▸ **TO DO**: Below are some records. Copy every line in them that holds "wrist".

▸ **INFORMATION GIVEN**:
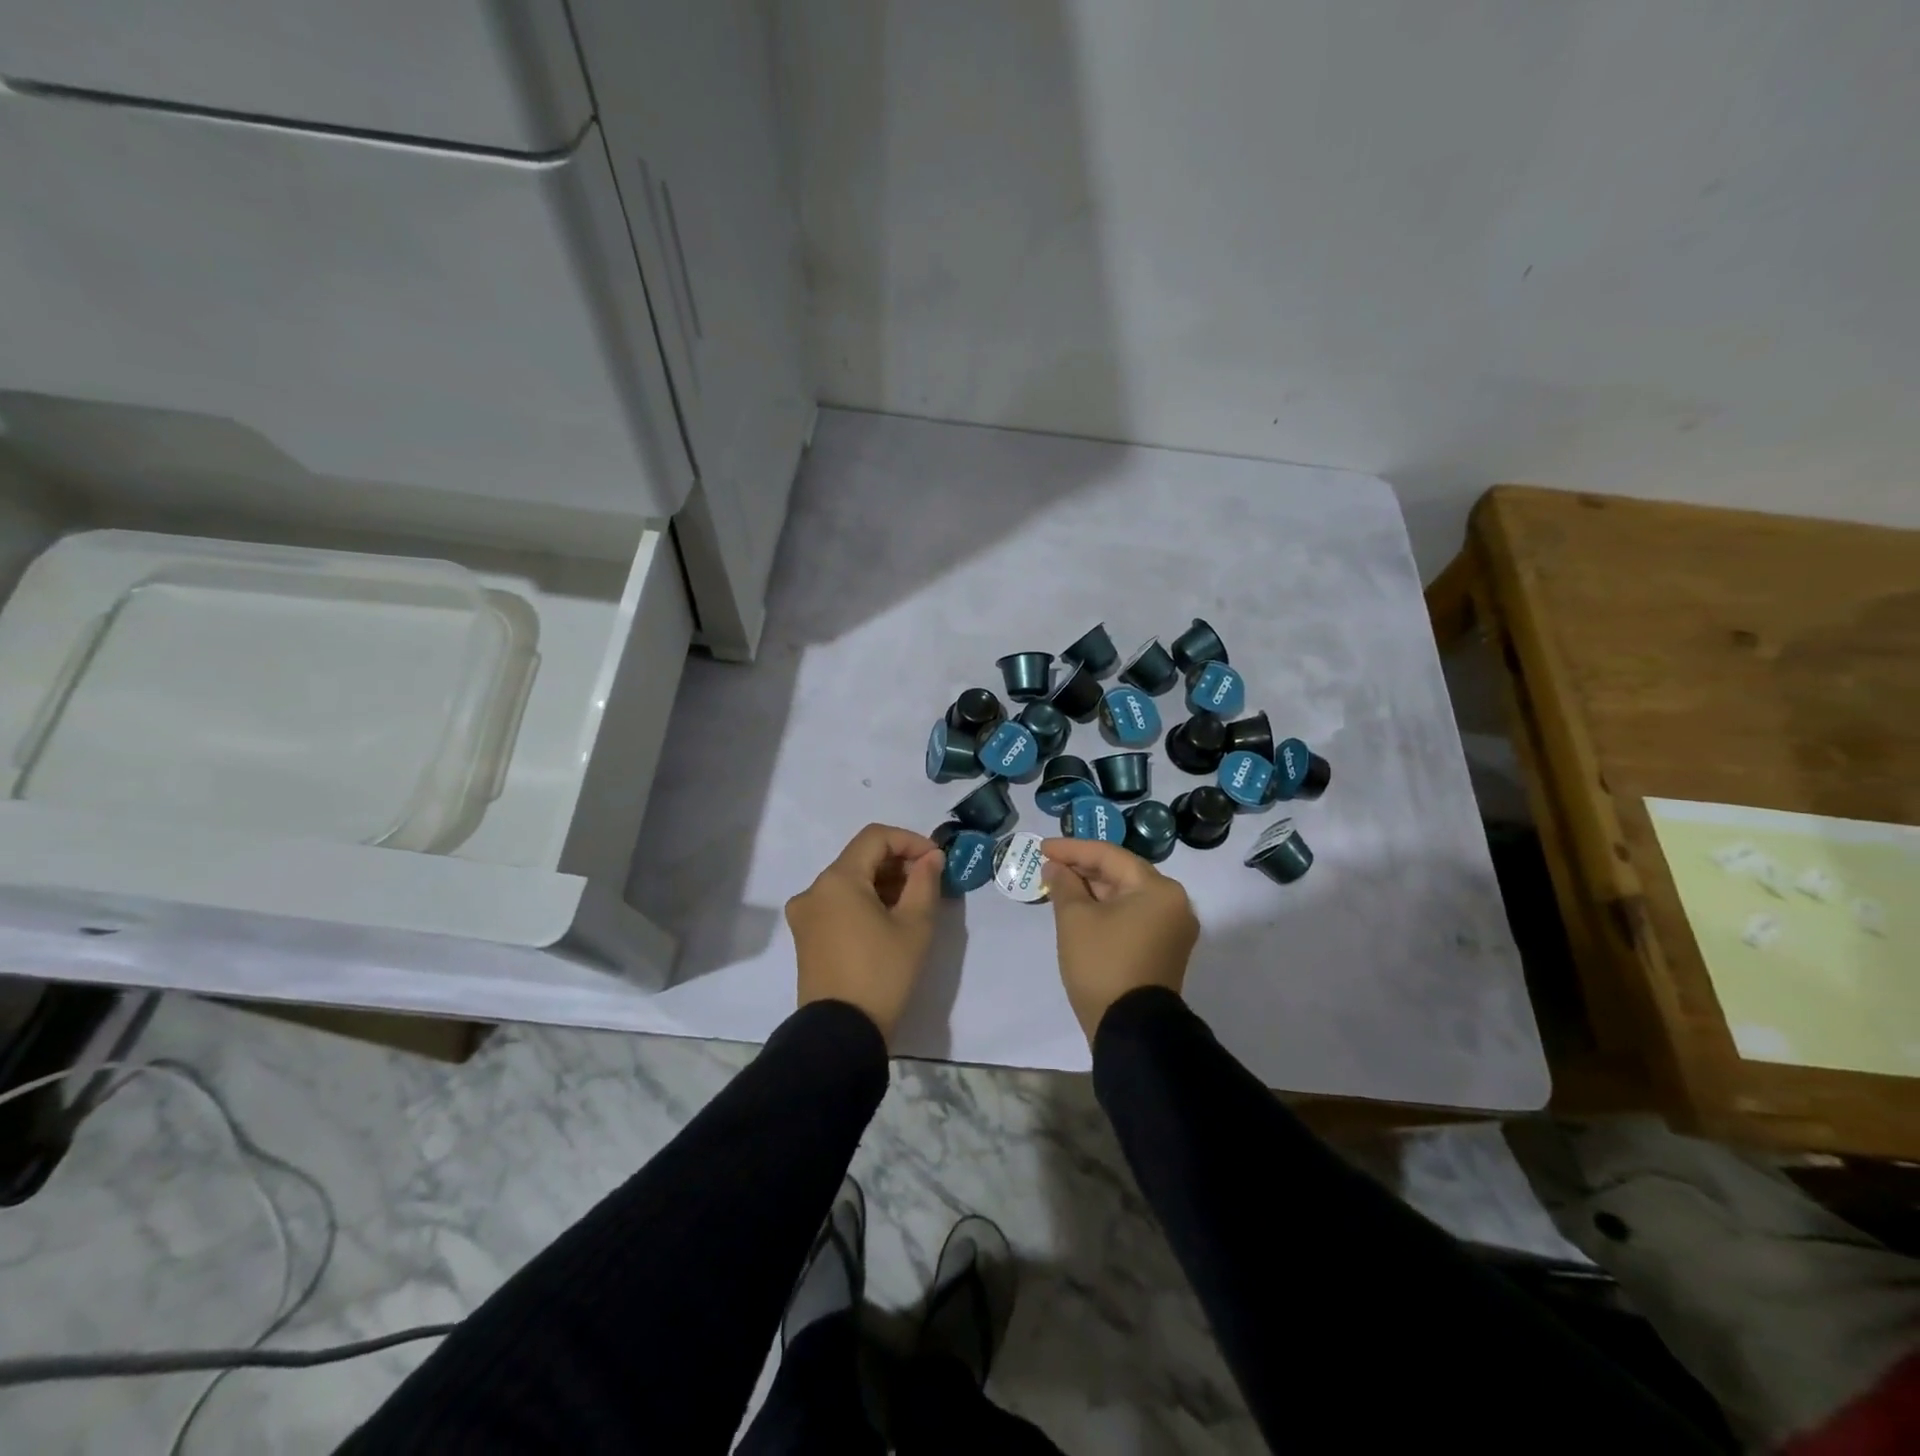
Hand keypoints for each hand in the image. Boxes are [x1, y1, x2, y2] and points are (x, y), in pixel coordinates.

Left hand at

---

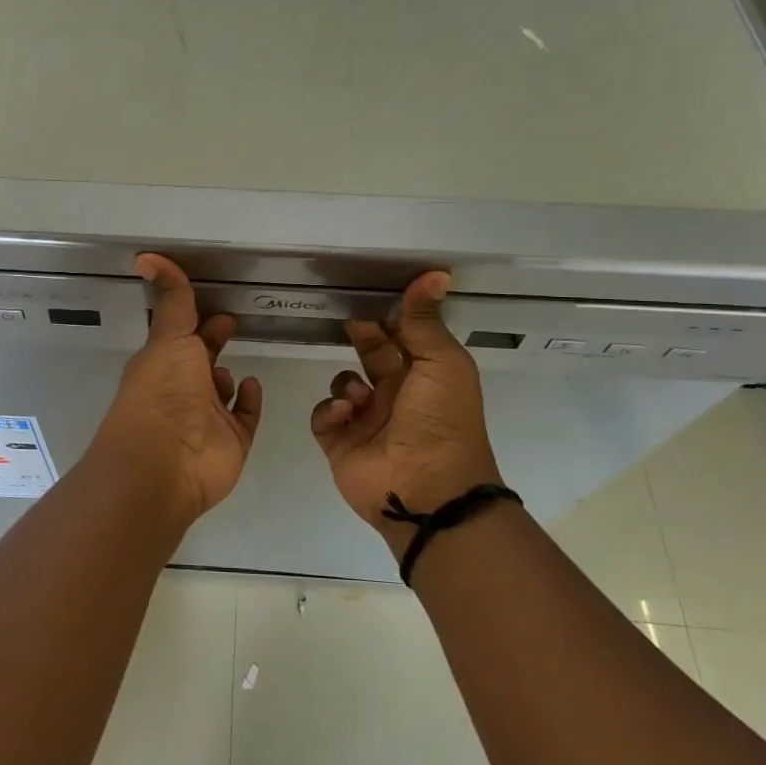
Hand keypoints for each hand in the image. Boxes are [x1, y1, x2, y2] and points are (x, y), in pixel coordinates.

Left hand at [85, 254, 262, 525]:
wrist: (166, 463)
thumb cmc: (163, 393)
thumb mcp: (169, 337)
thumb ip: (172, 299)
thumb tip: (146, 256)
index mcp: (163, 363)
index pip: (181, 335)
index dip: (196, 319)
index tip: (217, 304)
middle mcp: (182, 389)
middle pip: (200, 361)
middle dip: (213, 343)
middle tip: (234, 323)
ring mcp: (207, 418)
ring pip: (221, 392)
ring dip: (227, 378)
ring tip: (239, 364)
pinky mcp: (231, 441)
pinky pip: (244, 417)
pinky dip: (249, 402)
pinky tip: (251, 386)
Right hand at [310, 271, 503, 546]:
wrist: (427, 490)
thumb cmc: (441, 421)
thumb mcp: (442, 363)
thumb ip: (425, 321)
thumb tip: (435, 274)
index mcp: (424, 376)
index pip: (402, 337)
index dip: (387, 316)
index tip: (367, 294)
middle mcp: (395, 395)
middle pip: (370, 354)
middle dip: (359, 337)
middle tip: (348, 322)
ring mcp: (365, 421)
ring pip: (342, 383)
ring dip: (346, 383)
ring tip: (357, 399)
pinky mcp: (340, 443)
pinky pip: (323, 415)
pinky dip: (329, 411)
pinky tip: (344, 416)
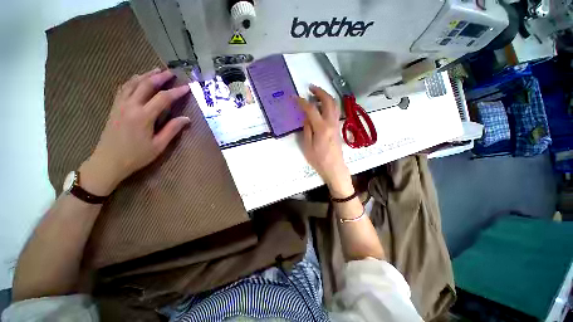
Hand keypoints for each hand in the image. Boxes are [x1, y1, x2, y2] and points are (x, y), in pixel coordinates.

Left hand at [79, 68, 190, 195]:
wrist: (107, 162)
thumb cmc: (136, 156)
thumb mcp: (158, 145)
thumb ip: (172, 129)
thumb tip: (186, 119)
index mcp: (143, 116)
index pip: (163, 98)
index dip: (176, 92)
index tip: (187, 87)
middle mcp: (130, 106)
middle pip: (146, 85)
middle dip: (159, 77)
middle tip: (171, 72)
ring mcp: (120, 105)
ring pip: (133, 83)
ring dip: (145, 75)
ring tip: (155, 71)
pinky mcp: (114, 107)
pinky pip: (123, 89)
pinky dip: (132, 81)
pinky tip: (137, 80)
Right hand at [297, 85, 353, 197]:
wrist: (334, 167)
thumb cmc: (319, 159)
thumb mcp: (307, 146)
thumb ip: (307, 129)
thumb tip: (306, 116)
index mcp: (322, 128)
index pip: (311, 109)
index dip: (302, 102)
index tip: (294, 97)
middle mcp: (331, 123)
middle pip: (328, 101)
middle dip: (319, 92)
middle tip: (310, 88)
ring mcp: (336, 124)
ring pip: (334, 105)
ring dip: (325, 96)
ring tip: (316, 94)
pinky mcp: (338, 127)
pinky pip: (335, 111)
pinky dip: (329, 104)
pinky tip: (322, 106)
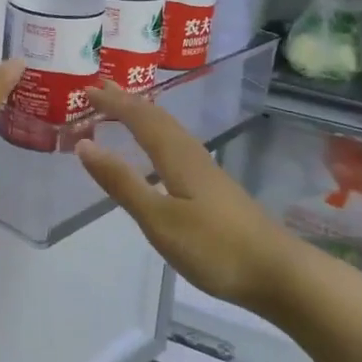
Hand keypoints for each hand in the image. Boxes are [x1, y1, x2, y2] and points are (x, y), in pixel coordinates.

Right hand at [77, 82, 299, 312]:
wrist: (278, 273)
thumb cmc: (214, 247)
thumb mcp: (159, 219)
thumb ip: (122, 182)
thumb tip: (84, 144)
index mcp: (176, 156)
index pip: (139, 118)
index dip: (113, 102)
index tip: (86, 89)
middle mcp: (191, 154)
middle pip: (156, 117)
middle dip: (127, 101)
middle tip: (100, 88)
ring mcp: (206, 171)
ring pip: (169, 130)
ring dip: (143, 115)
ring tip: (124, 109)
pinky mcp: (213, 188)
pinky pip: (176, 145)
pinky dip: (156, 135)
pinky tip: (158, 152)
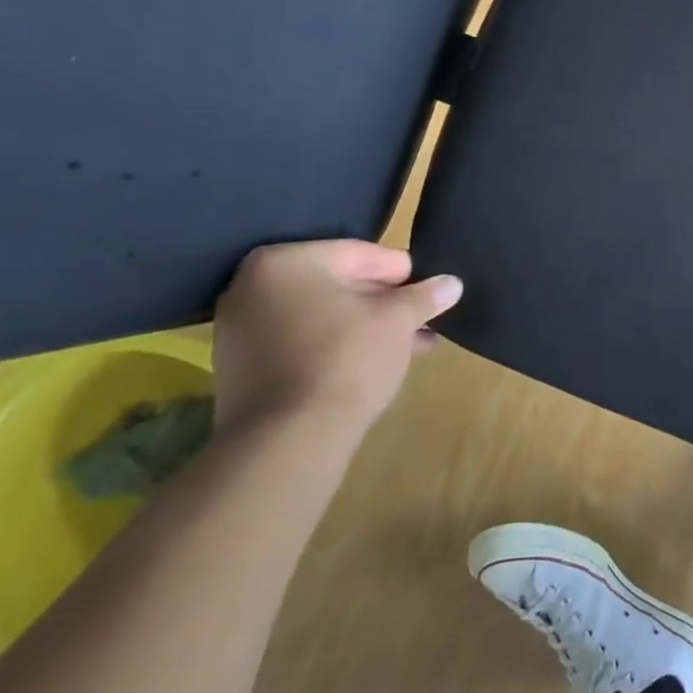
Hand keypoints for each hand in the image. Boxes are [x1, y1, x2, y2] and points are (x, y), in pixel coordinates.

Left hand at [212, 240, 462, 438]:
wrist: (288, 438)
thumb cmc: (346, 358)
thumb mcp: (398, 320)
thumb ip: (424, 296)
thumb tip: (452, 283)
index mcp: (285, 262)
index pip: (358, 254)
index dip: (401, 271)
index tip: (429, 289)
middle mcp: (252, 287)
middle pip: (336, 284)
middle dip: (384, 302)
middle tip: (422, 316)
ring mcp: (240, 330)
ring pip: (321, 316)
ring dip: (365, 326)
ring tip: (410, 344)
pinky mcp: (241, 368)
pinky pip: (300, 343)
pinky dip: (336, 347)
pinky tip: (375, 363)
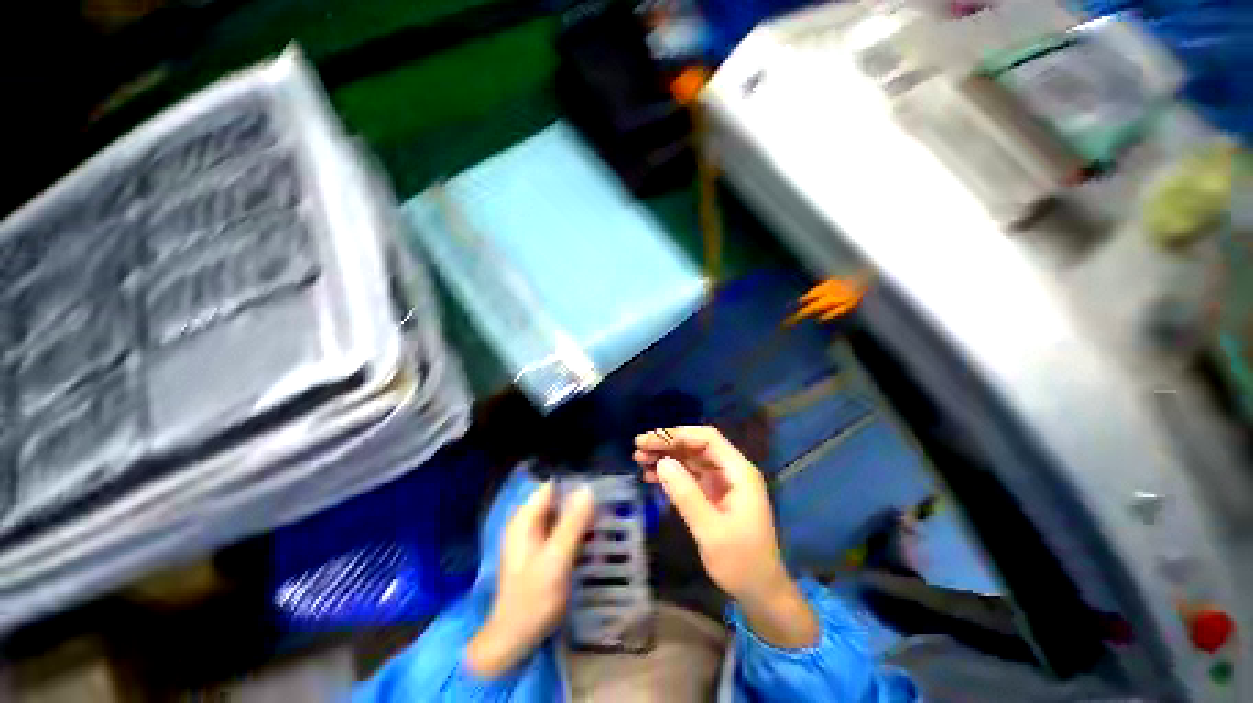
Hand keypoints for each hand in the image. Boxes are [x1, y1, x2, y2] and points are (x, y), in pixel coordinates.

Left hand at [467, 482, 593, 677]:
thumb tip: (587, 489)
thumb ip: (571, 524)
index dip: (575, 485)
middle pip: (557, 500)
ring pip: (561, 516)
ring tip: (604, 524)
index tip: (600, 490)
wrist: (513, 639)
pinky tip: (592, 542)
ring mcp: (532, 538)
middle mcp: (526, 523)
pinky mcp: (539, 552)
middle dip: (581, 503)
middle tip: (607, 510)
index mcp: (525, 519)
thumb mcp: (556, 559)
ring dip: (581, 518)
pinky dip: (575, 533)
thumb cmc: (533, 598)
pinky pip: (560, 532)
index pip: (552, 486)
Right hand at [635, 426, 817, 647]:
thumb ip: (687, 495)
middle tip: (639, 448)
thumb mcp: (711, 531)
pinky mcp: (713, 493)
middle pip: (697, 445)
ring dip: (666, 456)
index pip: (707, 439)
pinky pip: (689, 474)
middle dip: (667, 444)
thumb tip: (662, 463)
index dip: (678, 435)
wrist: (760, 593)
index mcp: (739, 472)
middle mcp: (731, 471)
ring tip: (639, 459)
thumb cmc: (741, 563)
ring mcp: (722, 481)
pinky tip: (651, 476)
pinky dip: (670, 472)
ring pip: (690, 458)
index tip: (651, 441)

---

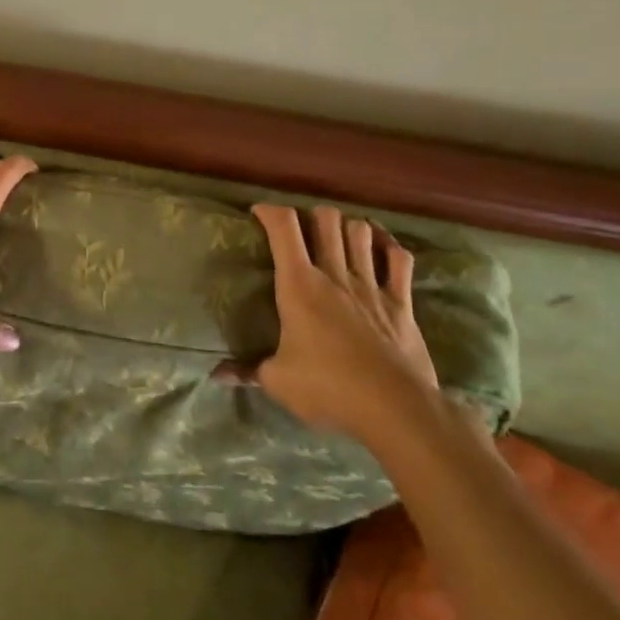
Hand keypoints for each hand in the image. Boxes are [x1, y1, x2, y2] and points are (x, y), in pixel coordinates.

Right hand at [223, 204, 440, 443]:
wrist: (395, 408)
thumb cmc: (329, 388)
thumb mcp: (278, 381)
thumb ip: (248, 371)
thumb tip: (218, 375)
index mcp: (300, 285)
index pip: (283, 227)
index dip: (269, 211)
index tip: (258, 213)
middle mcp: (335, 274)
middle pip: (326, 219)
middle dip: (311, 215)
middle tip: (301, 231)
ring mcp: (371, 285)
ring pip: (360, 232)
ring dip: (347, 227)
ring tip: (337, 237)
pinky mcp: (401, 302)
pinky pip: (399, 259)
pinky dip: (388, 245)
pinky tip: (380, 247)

▸ **TASK RESPONSE**:
wrist: (166, 463)
wrist: (427, 490)
wrist: (107, 162)
wrist: (334, 167)
wrist: (278, 273)
wrist: (288, 438)
wrist: (513, 639)
wrist: (760, 593)
wrist: (395, 408)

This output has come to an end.